Ausgewählter Textauszug:

══════════

Limitationen der Studie

Die Frage nach der Auswirkung von sicheren Bindungsrepräsentanzen bei WK muss auf Grundlage der vorliegenden Daten offen bleiben, da mit den ECR-RD ein spezifischer Aspekt von Bindung, d. h. selbstbeurteilte Bindungsdimensionen in der Partnerschaft, erfasst wurde. Auch wenn selbstbeurteilte Bindungsunsicherheit in den romantischen Beziehungen eng mit der psychischen Belastung korreliert (Flemming et al. 2022), ist die Konvergenz mit dem Adult Attachment Interview zur Erfassung der Bindungsrepräsentanz moderat (Strauss et al. 2022).

══════════

[Gesammelte Dateneinträge]
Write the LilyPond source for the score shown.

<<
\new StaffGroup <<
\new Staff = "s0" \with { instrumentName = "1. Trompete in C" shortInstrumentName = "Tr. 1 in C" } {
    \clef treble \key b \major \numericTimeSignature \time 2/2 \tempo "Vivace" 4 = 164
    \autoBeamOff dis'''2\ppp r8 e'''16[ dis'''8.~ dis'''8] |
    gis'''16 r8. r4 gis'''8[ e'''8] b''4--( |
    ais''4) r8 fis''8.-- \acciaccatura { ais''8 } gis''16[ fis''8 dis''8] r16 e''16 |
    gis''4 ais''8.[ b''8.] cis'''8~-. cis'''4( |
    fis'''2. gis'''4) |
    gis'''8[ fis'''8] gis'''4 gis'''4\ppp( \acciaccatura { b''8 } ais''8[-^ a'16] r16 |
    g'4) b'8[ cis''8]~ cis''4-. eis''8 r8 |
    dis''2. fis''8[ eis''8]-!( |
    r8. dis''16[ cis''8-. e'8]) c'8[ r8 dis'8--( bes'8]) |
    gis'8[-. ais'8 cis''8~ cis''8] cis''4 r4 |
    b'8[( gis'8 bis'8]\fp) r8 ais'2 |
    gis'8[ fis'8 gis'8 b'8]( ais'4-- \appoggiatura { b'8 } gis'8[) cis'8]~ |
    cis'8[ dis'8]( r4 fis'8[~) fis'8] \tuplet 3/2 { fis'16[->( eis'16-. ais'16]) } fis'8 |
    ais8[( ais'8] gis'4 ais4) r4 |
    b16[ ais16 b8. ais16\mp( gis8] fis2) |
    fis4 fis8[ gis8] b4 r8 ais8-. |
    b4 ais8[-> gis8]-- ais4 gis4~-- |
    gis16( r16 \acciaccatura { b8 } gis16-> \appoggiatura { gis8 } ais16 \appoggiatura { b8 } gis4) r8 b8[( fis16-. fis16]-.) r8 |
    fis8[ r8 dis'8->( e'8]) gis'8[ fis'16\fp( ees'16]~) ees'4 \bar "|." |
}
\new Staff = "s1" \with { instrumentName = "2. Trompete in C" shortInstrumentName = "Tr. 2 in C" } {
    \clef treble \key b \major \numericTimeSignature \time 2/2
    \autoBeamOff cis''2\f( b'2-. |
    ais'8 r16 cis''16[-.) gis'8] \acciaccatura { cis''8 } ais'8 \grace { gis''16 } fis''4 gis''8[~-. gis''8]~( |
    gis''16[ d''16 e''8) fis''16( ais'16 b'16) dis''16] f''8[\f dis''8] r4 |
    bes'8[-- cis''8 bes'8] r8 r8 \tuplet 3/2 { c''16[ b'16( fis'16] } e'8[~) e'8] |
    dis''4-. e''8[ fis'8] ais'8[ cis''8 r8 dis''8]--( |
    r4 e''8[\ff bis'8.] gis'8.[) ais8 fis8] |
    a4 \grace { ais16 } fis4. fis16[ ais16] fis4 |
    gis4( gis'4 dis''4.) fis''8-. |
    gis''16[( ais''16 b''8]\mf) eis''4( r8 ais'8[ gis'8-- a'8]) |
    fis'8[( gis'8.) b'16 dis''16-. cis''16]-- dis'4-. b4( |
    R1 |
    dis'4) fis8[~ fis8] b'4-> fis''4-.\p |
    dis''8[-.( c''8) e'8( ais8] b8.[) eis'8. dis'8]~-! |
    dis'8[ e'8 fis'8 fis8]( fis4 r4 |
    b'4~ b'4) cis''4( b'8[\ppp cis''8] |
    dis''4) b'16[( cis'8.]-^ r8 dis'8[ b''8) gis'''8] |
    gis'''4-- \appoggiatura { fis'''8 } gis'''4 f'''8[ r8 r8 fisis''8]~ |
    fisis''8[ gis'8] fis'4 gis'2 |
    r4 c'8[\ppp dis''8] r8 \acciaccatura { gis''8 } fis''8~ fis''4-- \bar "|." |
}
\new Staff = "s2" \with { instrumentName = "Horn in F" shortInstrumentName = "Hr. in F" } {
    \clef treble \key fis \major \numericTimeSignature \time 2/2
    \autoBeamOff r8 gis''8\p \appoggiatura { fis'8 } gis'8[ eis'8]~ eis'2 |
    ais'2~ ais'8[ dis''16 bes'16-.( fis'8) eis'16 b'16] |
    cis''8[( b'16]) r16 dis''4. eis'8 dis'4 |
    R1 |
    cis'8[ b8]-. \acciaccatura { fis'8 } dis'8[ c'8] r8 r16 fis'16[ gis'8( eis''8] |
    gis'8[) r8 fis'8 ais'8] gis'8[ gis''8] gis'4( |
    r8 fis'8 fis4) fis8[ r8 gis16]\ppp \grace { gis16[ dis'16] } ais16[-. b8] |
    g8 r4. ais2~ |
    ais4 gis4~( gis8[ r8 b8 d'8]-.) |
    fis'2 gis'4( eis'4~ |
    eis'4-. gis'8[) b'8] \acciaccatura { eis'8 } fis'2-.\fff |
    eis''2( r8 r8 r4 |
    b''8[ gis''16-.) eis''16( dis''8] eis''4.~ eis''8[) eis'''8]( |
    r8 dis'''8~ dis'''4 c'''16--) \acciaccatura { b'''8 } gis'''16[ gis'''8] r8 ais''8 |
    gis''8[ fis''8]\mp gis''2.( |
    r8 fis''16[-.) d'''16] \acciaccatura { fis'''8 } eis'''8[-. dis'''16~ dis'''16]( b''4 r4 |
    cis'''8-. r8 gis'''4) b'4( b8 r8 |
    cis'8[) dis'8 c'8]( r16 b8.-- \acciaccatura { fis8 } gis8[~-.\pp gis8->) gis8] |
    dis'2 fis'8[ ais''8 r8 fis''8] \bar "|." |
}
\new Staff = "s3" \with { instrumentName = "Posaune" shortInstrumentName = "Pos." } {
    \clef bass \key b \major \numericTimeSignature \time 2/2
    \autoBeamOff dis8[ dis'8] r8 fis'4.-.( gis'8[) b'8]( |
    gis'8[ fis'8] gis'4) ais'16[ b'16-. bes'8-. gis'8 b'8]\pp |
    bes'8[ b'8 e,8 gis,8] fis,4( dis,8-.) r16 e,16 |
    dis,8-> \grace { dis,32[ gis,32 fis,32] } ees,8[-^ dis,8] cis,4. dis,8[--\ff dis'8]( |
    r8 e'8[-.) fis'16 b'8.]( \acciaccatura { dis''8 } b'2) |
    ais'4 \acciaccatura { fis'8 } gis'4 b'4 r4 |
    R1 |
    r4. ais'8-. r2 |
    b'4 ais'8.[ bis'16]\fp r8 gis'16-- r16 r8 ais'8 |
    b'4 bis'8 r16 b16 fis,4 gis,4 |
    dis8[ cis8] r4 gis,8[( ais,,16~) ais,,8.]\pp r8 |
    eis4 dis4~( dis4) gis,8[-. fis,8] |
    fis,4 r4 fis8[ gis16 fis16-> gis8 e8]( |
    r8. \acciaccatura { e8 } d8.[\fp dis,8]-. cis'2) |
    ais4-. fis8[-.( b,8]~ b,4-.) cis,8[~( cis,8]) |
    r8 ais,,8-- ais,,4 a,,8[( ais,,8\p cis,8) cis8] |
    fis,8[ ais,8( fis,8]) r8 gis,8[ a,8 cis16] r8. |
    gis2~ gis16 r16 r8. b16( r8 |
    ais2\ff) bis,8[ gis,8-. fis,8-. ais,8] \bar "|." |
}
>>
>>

══════════

Zu bearbeitende Aufgaben:
• A. Geben Sie die Passage aus dem Textauszug zu den Limitationen der Studie wieder, beginnend bei "Die Frage nach" und endend bei "(Strauss et al. 2022).", und tauschen Sie dabei "Partnerschaft" gegen "Paarbeziehung" aus.
• B. Beantworten Sie anhand des Textauszugs zu den Limitationen der Studie die folgenden Fragen:
(i) Welcher spezifische Aspekt von Bindung wurde mit den ECR-RD erfasst?
(ii) Womit korreliert selbstbeurteilte Bindungsunsicherheit in romantischen Beziehungen eng?
(iii) Wie wird die Konvergenz mit dem Adult Attachment Interview zur Erfassung der Bindungsrepräsentanz eingestuft?

Lösungen der Aufgaben:
• A.
Die Frage nach der Auswirkung von sicheren Bindungsrepräsentanzen bei WK muss auf Grundlage der vorliegenden Daten offen bleiben, da mit den ECR-RD ein spezifischer Aspekt von Bindung, d. h. selbstbeurteilte Bindungsdimensionen in der Paarbeziehung, erfasst wurde. Auch wenn selbstbeurteilte Bindungsunsicherheit in den romantischen Beziehungen eng mit der psychischen Belastung korreliert (Flemming et al. 2022), ist die Konvergenz mit dem Adult Attachment Interview zur Erfassung der Bindungsrepräsentanz moderat (Strauss et al. 2022).

• B.
(i) Selbstbeurteilte Bindungsdimensionen in der Partnerschaft.
(ii) Mit der psychischen Belastung.
(iii) Als moderat.